We chose not to put exact match always first because there are common searches where this falls over.

  • Search "entity". You very likely want EntityFramework or similar. Not the Entity package with 3000 downloads.
  • Similarly "testing".
  • "json". People want almost all of the time want Newtonsoft.Json not the "JSON" package.
  • ... Many other examples of genericly named unpopular packages.

Our search click data and user feedback shows that people do not usually want the generic name package. They want the popular one.

For cases where the name is more specific ("nlog") and the exact match is very popular, of course it should be first.

For cases where the package is not hugely popular but still an exact match and the ID is long and specific ("serilog.sinks.elmahio") I agree it should probably be first. We will likely improve this with another fix that we are planning.

Another approach we considered was to follow what other package managers do for exact match and put that result in a special colored box of with a special label. This is less a relevancy thing and more a special search result that comes back from some searches in parallel with "relevant" results.
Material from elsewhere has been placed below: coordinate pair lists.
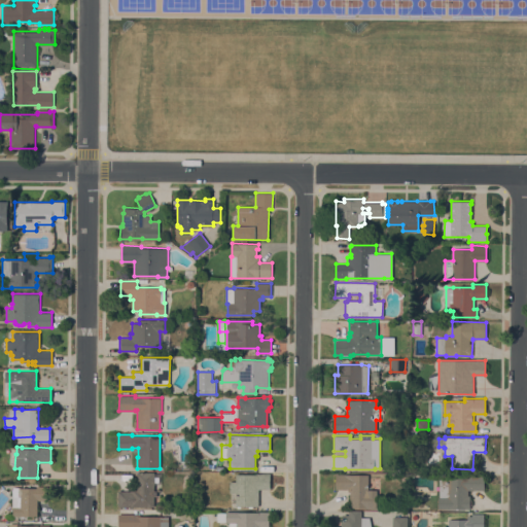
[(118,491),(131,491),(131,485),(137,485),(137,471),(154,471),(154,506),(118,506),(118,491)]
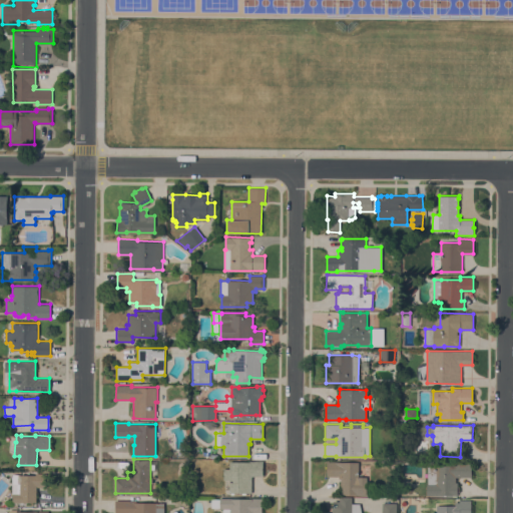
[(229,480),(223,479),(223,469),(229,469),(229,461),(249,462),(249,461),(263,461),(263,476),(251,476),(251,493),(245,493),(245,494),(241,494),(241,493),(233,492),(233,494),(230,494),(230,492),(229,492),(229,480)]
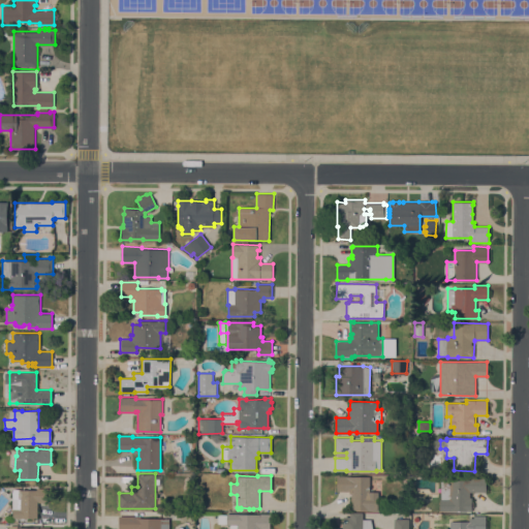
[(351,494),(348,494),(348,491),(337,491),(337,475),(345,475),(345,476),(370,476),(370,492),(378,492),(378,510),(368,510),(368,509),(351,509),(351,494)]
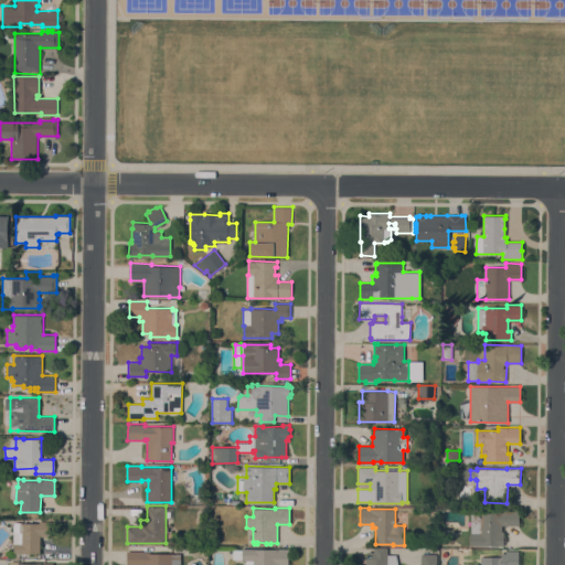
[(470,545),(470,533),(471,533),(471,512),(499,512),(503,512),(503,510),(519,510),(519,525),(502,525),(502,531),(503,531),(503,535),(505,535),(505,543),(504,543),(504,545),(470,545)]
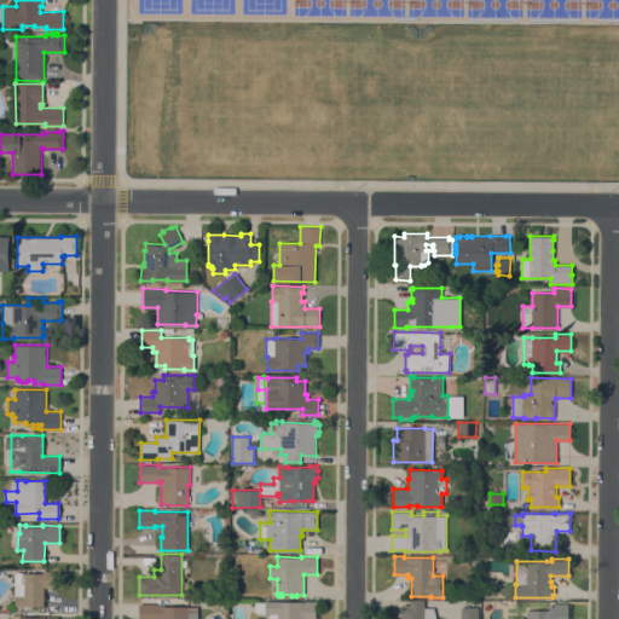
[(44,606),(21,606),(21,611),(16,612),(15,572),(24,572),(24,573),(42,573),(42,571),(57,571),(57,588),(44,588),(44,606)]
That idea is tracked here:
#7463. Please leave feedback on that issue if you have thoughts 😀.

As with all search relevancy changes, it's a balancing act that we tried to get right on this iteration but certainly we missed some cases. From our user feedback and current top queries, we know we improved overall but cases like this still are not perfect yet. Keep the examples flowing and we will weigh them against the rest of the search and non-search work items in our backlog.

I believe the search has been vastly improved! Great work!